# [Task to carry out]
Find the lines below in which the string "APERTURE" occurs. Copy each one.

# [Provided information]
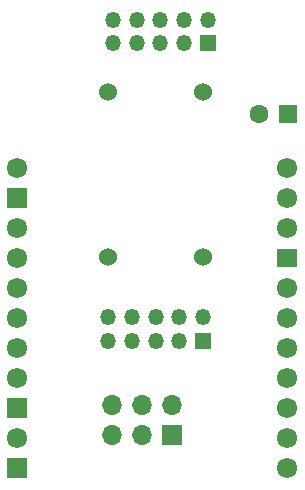
<source format=gbs>
G04 #@! TF.GenerationSoftware,KiCad,Pcbnew,(6.0.11)*
G04 #@! TF.CreationDate,2023-03-19T09:35:33+01:00*
G04 #@! TF.ProjectId,powerbar_pcb,706f7765-7262-4617-925f-7063622e6b69,rev?*
G04 #@! TF.SameCoordinates,Original*
G04 #@! TF.FileFunction,Soldermask,Bot*
G04 #@! TF.FilePolarity,Negative*
%FSLAX46Y46*%
G04 Gerber Fmt 4.6, Leading zero omitted, Abs format (unit mm)*
G04 Created by KiCad (PCBNEW (6.0.11)) date 2023-03-19 09:35:33*
%MOMM*%
%LPD*%
G01*
G04 APERTURE LIST*
%ADD10C,1.724000*%
%ADD11R,1.724000X1.724000*%
%ADD12R,1.724000X1.524000*%
%ADD13R,1.600000X1.600000*%
%ADD14C,1.600000*%
%ADD15R,1.350000X1.350000*%
%ADD16O,1.350000X1.350000*%
%ADD17C,1.524000*%
%ADD18R,1.700000X1.700000*%
%ADD19O,1.700000X1.700000*%
G04 APERTURE END LIST*
D10*
X104500000Y-70580000D03*
D11*
X104500000Y-73120000D03*
D10*
X104500000Y-75660000D03*
X104500000Y-78200000D03*
X104500000Y-80740000D03*
X104500000Y-83280000D03*
X104500000Y-85820000D03*
X104500000Y-88360000D03*
D11*
X104500000Y-90900000D03*
D10*
X104500000Y-93440000D03*
D11*
X104500000Y-95980000D03*
D10*
X127360000Y-70580000D03*
X127360000Y-73120000D03*
X127360000Y-75660000D03*
D12*
X127360000Y-78200000D03*
D10*
X127360000Y-80740000D03*
X127360000Y-83280000D03*
X127360000Y-85820000D03*
X127360000Y-88360000D03*
X127360000Y-90900000D03*
X127360000Y-93440000D03*
X127360000Y-95980000D03*
D13*
X127410000Y-65960000D03*
D14*
X124910000Y-65960000D03*
D15*
X120200000Y-85200000D03*
D16*
X120200000Y-83200000D03*
X118200000Y-85200000D03*
X118200000Y-83200000D03*
X116200000Y-85200000D03*
X116200000Y-83200000D03*
X114200000Y-85200000D03*
X114200000Y-83200000D03*
X112200000Y-85200000D03*
X112200000Y-83200000D03*
D15*
X120600000Y-60000000D03*
D16*
X120600000Y-58000000D03*
X118600000Y-60000000D03*
X118600000Y-58000000D03*
X116600000Y-60000000D03*
X116600000Y-58000000D03*
X114600000Y-60000000D03*
X114600000Y-58000000D03*
X112600000Y-60000000D03*
X112600000Y-58000000D03*
D17*
X120200000Y-64130000D03*
X112200000Y-64130000D03*
X120200000Y-78130000D03*
X112200000Y-78130000D03*
D18*
X117600000Y-93200000D03*
D19*
X117600000Y-90660000D03*
X115060000Y-93200000D03*
X115060000Y-90660000D03*
X112520000Y-93200000D03*
X112520000Y-90660000D03*
M02*

</source>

# [Solution to this task]
G04 APERTURE LIST*
G04 APERTURE END LIST*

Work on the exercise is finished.